■ Your objective
Everything from the line containing "text [148, 993, 1163, 1072]" through the last line of the material below is to be copied exactly, ends included.

++++ Information provided

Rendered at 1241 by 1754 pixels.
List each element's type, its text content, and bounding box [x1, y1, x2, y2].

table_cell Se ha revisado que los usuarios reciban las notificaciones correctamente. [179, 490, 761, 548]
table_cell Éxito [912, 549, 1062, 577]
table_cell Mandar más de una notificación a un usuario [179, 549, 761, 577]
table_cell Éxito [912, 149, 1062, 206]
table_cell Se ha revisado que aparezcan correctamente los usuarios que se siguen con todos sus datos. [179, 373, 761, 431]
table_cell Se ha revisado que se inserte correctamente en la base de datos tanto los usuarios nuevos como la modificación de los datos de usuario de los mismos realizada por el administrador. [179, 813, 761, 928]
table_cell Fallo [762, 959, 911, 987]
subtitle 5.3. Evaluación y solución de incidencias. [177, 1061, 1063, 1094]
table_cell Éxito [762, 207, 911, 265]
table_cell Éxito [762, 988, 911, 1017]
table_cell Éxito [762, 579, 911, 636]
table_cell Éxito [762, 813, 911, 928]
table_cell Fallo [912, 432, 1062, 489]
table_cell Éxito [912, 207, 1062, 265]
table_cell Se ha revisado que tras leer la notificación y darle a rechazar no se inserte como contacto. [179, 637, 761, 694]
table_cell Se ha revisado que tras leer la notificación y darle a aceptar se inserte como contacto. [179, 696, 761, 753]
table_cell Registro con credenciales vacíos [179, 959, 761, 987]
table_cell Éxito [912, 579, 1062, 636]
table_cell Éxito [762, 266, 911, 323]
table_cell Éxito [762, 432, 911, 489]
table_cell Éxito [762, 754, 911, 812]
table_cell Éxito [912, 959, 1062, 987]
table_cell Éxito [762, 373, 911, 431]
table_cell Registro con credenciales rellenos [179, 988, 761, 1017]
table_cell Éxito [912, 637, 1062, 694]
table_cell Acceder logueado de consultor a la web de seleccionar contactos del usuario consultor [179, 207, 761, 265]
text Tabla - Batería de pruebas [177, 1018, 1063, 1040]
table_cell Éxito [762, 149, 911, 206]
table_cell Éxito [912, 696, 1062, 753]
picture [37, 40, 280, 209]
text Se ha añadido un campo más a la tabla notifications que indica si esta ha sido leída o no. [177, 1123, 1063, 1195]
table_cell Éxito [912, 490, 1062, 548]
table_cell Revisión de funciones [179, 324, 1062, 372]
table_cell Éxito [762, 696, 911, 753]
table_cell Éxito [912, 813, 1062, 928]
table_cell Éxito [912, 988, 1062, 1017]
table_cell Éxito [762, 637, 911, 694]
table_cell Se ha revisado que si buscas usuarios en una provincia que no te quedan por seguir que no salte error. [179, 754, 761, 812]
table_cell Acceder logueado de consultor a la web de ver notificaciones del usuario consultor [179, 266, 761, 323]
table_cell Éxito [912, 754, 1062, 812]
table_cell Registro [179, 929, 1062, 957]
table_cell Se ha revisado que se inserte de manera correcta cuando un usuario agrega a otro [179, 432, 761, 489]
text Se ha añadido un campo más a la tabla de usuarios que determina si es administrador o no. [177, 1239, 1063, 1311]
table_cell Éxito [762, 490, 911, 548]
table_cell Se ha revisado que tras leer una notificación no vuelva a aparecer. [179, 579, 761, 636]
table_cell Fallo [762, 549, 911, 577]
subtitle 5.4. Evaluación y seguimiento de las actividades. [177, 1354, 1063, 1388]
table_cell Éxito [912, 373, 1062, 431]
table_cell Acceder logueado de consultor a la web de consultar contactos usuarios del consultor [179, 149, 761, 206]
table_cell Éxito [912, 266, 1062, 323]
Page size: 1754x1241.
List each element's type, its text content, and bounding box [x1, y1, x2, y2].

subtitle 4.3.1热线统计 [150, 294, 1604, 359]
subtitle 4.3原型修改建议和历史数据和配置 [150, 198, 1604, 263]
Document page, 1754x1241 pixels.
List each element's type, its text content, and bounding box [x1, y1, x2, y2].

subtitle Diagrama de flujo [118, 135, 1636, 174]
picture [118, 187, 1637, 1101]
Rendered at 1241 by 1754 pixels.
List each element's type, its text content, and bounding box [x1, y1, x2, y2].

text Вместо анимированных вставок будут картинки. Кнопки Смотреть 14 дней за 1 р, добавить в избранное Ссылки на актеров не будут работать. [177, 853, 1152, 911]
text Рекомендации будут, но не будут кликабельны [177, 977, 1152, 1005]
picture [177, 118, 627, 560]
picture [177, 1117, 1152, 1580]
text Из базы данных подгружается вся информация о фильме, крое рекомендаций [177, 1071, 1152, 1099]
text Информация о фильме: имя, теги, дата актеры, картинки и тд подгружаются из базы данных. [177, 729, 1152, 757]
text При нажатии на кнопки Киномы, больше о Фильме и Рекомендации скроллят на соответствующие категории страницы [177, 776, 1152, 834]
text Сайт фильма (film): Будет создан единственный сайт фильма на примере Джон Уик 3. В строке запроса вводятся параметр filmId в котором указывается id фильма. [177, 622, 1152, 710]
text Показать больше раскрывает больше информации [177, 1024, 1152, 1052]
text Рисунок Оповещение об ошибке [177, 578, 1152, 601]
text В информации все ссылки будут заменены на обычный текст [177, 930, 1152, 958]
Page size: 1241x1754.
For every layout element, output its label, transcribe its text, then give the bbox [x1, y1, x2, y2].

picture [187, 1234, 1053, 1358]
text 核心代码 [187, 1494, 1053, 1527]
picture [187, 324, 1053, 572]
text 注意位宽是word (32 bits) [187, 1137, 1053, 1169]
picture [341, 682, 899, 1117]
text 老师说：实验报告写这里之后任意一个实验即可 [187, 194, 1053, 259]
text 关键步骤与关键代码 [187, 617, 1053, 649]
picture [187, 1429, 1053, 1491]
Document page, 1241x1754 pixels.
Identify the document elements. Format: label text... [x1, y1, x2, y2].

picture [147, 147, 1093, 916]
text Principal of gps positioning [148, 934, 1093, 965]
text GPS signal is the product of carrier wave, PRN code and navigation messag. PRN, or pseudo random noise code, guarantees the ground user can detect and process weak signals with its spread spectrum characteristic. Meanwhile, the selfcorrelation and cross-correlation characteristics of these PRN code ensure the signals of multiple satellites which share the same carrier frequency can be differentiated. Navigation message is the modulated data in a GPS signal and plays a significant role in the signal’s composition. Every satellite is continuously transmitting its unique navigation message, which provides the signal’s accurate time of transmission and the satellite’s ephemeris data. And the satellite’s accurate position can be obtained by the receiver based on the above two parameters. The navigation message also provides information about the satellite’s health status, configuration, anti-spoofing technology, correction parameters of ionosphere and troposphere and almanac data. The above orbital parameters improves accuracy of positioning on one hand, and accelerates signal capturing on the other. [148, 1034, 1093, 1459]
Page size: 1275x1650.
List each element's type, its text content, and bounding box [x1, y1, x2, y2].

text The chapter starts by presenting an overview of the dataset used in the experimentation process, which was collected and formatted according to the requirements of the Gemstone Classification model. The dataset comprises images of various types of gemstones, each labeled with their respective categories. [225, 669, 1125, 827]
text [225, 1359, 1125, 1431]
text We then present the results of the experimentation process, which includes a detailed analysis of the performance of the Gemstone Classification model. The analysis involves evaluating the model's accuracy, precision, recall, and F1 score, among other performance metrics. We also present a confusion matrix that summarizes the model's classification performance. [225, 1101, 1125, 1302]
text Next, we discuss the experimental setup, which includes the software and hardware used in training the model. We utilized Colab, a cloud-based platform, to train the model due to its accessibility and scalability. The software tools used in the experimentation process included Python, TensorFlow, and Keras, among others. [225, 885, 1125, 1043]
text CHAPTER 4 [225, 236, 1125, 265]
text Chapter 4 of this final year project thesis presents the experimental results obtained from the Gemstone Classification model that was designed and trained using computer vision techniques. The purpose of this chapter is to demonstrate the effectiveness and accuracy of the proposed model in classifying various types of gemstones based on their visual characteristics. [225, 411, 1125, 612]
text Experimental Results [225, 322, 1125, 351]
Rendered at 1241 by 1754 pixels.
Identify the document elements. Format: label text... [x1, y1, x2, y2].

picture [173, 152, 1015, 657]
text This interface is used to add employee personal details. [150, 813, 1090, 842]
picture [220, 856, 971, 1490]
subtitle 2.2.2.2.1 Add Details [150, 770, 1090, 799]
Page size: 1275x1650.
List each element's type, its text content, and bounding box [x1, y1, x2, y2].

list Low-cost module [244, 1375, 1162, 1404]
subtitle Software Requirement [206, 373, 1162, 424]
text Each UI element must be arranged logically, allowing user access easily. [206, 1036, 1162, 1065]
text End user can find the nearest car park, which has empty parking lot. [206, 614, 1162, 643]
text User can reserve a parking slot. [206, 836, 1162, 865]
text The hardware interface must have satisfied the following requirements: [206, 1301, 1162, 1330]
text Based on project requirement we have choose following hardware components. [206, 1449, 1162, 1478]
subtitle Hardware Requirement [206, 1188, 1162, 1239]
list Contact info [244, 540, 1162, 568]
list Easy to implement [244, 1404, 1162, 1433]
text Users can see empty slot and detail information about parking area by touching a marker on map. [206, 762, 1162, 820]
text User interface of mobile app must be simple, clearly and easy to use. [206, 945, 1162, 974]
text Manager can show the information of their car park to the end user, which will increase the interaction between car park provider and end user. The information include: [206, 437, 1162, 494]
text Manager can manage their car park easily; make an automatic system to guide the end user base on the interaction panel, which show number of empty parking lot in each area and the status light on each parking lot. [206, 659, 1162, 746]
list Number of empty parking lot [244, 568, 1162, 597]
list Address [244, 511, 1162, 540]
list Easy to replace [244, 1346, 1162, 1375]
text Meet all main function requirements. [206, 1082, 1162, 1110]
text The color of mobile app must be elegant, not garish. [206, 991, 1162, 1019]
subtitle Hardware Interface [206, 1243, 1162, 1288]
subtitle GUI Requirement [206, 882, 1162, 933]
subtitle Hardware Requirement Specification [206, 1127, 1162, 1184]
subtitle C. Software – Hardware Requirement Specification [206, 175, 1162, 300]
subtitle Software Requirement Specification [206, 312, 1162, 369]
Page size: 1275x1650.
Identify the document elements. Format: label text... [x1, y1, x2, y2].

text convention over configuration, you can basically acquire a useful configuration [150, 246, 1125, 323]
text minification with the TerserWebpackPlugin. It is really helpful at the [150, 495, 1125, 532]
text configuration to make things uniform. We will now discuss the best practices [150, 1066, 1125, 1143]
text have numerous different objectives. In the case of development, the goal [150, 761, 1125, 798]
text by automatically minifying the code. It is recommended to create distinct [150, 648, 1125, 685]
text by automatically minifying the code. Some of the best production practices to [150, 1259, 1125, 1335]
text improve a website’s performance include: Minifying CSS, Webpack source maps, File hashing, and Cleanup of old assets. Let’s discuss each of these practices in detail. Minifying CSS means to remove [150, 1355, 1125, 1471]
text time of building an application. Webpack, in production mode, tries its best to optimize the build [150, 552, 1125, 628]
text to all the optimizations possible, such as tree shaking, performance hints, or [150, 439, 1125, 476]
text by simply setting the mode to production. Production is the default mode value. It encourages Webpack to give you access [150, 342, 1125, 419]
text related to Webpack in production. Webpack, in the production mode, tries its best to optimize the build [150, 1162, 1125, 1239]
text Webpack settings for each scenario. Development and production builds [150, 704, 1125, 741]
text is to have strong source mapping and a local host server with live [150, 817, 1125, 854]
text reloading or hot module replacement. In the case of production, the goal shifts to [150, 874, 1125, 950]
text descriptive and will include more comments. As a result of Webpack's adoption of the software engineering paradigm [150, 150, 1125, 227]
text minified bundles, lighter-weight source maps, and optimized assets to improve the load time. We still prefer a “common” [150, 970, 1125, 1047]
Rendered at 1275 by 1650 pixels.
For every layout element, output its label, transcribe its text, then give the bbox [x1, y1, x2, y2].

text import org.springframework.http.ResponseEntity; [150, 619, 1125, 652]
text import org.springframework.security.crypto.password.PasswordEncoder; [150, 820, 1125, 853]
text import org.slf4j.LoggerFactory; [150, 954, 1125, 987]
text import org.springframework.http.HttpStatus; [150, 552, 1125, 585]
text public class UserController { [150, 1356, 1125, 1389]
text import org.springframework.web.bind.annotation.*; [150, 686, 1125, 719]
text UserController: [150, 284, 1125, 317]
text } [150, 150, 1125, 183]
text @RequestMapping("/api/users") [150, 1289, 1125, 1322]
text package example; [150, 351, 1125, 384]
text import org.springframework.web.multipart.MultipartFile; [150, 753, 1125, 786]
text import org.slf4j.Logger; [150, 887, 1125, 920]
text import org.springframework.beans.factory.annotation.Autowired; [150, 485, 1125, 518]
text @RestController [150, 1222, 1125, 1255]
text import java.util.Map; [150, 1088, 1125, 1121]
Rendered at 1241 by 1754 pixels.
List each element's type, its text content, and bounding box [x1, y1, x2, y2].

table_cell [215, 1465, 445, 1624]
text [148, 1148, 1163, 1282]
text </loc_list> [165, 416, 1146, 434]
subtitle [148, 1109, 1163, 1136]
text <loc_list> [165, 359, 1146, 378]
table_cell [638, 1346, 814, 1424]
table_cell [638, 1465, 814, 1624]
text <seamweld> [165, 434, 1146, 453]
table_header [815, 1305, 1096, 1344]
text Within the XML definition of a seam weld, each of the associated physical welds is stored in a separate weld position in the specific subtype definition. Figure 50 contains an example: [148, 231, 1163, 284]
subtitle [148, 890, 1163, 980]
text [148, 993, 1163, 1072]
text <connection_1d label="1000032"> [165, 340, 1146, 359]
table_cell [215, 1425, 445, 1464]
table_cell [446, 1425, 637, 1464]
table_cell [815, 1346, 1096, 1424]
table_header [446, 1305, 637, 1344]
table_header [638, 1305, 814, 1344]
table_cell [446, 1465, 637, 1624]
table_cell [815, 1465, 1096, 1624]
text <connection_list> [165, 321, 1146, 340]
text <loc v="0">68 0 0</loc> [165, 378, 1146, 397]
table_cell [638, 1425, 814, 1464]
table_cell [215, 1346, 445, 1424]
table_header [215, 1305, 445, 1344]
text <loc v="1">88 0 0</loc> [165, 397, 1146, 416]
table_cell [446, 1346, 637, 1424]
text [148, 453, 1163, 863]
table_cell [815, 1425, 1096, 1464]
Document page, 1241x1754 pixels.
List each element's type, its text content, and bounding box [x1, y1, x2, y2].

++++++++

■ Response below
text [148, 993, 1163, 1072]
text <connection_1d label="1000032"> [165, 340, 1146, 359]
table_cell [215, 1425, 445, 1464]
table_cell [446, 1425, 637, 1464]
table_cell [815, 1346, 1096, 1424]
table_header [446, 1305, 637, 1344]
table_header [638, 1305, 814, 1344]
table_cell [446, 1465, 637, 1624]
table_cell [815, 1465, 1096, 1624]
text <connection_list> [165, 321, 1146, 340]
text <loc v="0">68 0 0</loc> [165, 378, 1146, 397]
table_cell [638, 1425, 814, 1464]
table_cell [215, 1346, 445, 1424]
table_header [215, 1305, 445, 1344]
text <loc v="1">88 0 0</loc> [165, 397, 1146, 416]
table_cell [446, 1346, 637, 1424]
text [148, 453, 1163, 863]
table_cell [815, 1425, 1096, 1464]
Document page, 1241x1754 pixels.
List each element's type, its text content, and bounding box [x1, y1, x2, y2].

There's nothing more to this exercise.